Directions for this task >> Count the lines in the items below that contain the string "Обязательства". Case matters; reply with the number alone.

Start of Recorded data

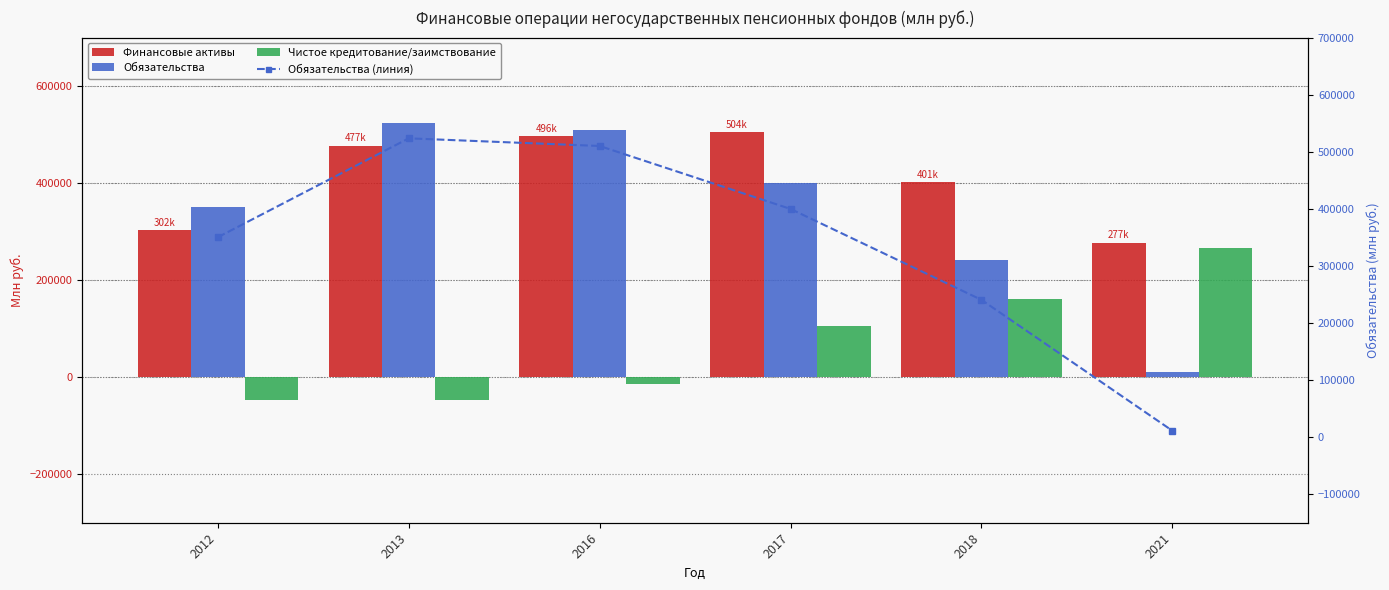

Reading left to right, list all the values displayed in this chart.

Финансовые активы: 2012=302474	2013=477411	2016=496874	2017=504480	2018=401623	2021=277132
Обязательства: 2012=350275	2013=523509	2016=510118	2017=399811	2018=240587	2021=11321
Чистое кредитование/заимствование: 2012=-47801	2013=-46098	2016=-13244	2017=104669	2018=161036	2021=265811
Обязательства (линия): 2012=350275	2013=523509	2016=510118	2017=399811	2018=240587	2021=11321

End of Recorded data

Solution to this task >> 2